It is raining outside right now, has been for about an hour. At first, it was a deluge, so thick I couldn't see the houses across the street from my window. Now, it is light, flickering rain, as if the clouds are wet bathing suits hung on a line to dry. Drip, drip . . . drip . . drip, drip . . .
If you have been reading this blog for the past couple months, you know that I have been struggling with the world. There's been more rain than sun in my days. Yet, I get reminders every day that there are "good bones" in my life (to borrow Maggie Smith's term). A rabbit nibbling in my backyard when I get home. My son, so smart and funny. Ice cream on a warm evening. My wife, mercurially beautiful. A great poem. My daughter, bright in kindness.
Saint Marty just needs to keep reminding himself of these good bones.
by: Maggie Smith
Life is short, though I keep this from my children.
Life is short, and I've shortened mine
in a thousand delicious, ill-advised ways,
a thousand deliciously ill-advised ways
I'll keep from my children. The world is at least
fifty-percent terrible, and that's a conservative
estimate, though I keep this from my children.
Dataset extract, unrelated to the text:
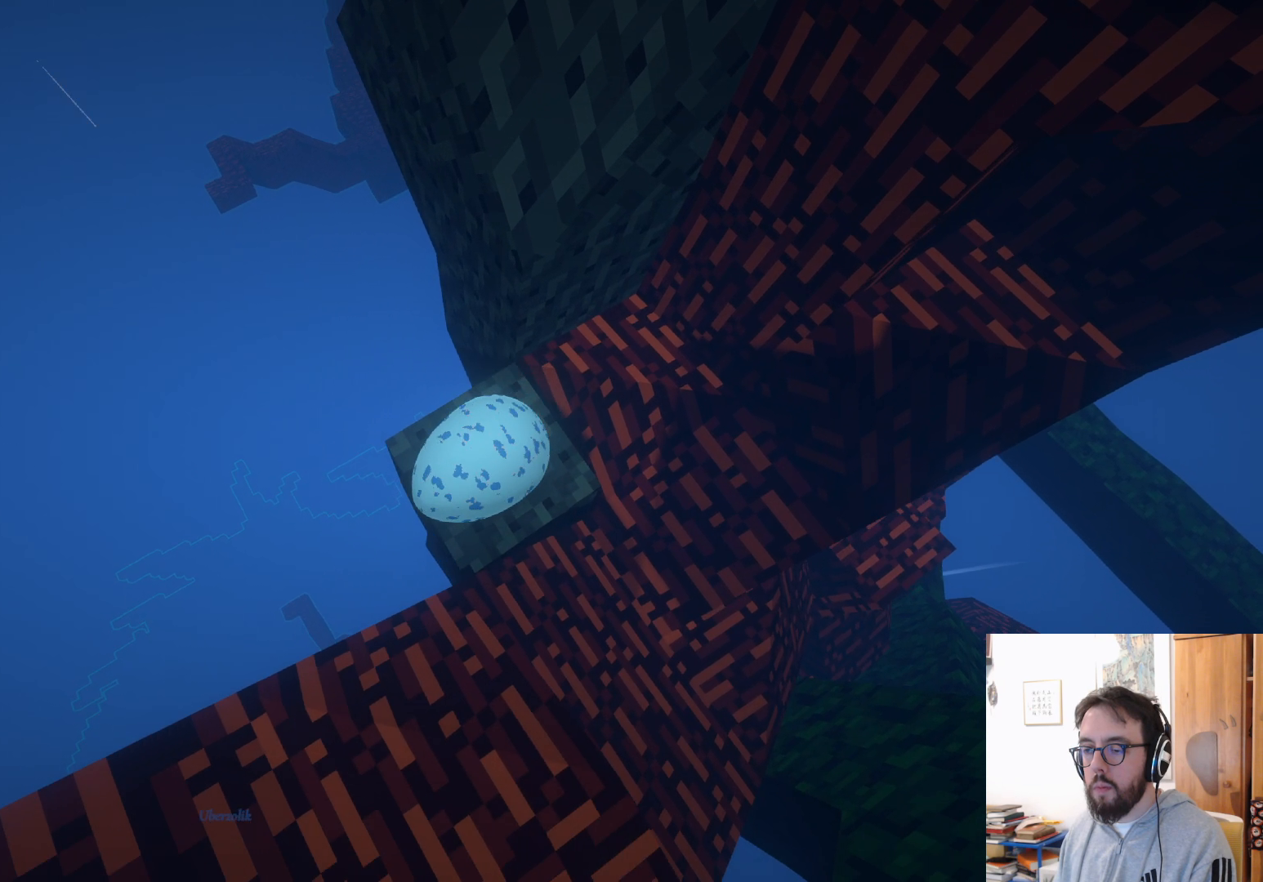
{"buttons": ["A"], "left_stick": "down", "right_stick": "center", "events": [[100, "left_stick", "down"], [317, "A", "down"]]}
For every loved child, a child broken, bagged,
sunk in a lake. Life is short and the world
is at least half terrible, and for every kind
stranger, there is one who would break you,
though I keep this from my children. I am trying
to sell them the world. Any decent realtor,
walking you through a real shithole, chirps on
about good bones: This place could be beautiful,
right? You could make this place beautiful.